INTELLIGENCE. Despite his appeal to voters, 42-year-old Pita Limjaroenrat is feared by the establishment. Having been denied twice by parliament and now under investigation by the courts, Pita has little chance at leadership. After a democratic jolt at the 14 May elections, establishment forces are closing ranks. On Thursday, a teenager was sentenced to 12 months’ imprisonment for wearing a crop top in an apparent impersonation of King Vajiralongkorn.
FOR BUSINESS. Thailand looks set to carry on as an underperforming semi-democracy with a strange king and crony business culture. Hopes of an industrial renaissance look unlikely, but a government under Pheu Thai could surprise, as it did under ThaksinShinawatra, when rural poverty and red tape was dramatically reduced. That said, Thaksin was deposed by a coup in 2006, as was his sister Yingluck in 2014, for going too far on a range of economic policies.

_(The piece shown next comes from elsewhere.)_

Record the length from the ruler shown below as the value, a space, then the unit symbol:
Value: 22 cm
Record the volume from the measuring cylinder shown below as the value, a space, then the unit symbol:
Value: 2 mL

With the brevity of a media digest, but the depth of an intelligence assessment, Daily Assessment goes beyond the news to outline the implications.
SWEDEN. Unholy mess.
Another Koran incident leads to strife.
An Iraqi Christian stomped on a Koran in Stockholm on Wednesday, having burned a copy last month, which almost derailed Sweden’s NATO accession. On Thursday, Iraq expelled Sweden's envoy as protesters stormed the embassy.
INTELLIGENCE. Swedish liberalism has gotten it into diplomatic trouble before, but seldom has it mattered so much. Ericsson has had its licence in Iraq cancelled. Sweden’s NATO bid, agreed by Recep Tayyip Erdogan though yet to be ratified by Turkey’s parliament, is again looking shaky. With the EU Parliament this week quashing talk of Turkish membership, this latest provocation may give Erdogan a fresh excuse to try again for more concessions.

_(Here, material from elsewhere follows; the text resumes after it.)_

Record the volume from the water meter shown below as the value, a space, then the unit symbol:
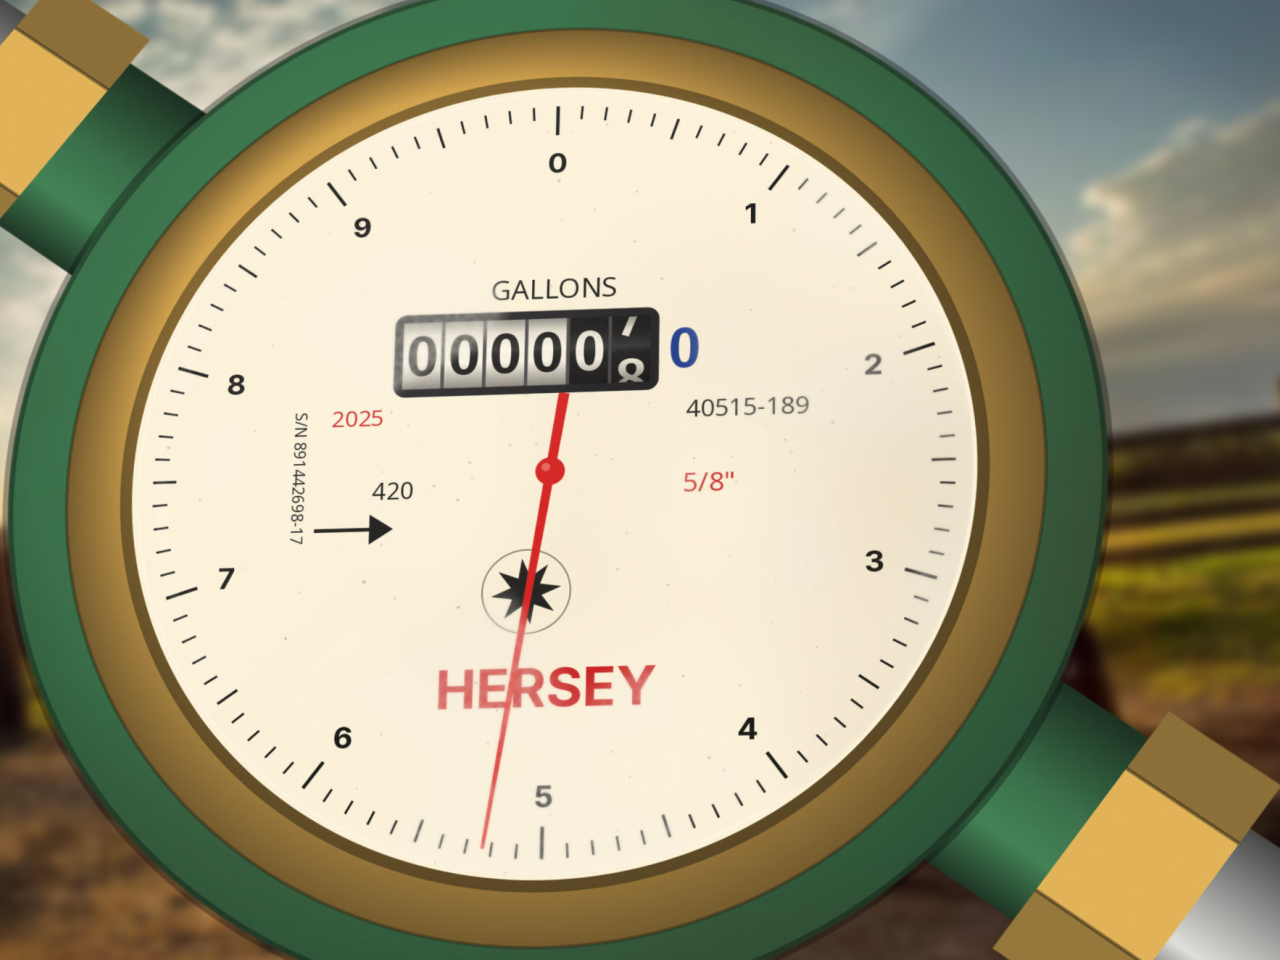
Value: 75.2 gal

FOR BUSINESS. The reaction in Iraq is more a diplomatic than an economic headache for Stockholm, but should boycotts extend throughout the Muslim world, they could have a material impact on the country’s balance of trade. The bulk of Sweden’s exports go to other EU countries, but the cumulative value of Sweden’s trade with Muslim-majority markets in the Middle East, North Africa and Southeast Asia equalled that of trade with China in 2022.
BRICS. Great walls.
Putin’s travel plans overshadow structural developments.
More than 40 countries want to join the ‘BRICS’ club of emerging markets, Pretoria's chief envoy to the bloc said on Thursday. Moscow and Pretoria said on Wednesday that Putin would not physically attend the BRICS Summit in August.
INTELLIGENCE. Formed by Brazil, Russia, India, China and South Africa, an unlikely acronym has become an unlikelier diplomatic grouping, but the BRICS has become a useful shorthand for the ‘rest’ rising against the ‘West’ in recent years. And though two of its largest members – India and China – have a strained relationship, they share an interest in establishing a multipolar order not dominated by Western rules and norms, whether on trade law or human rights.
FOR BUSINESS. As a strategic forum, the BRICS has the potential to push back on the US and its allies, which have dominated global governance since the end of the Cold War. But as an economic entity, it is less compelling. Talk of a BRICS currency is premature and would unlikely get off the ground. Membership beyond the big five could turn it into a 21st-century version of the Non-Aligned Movement, founded in 1961 and still in search of a purpose.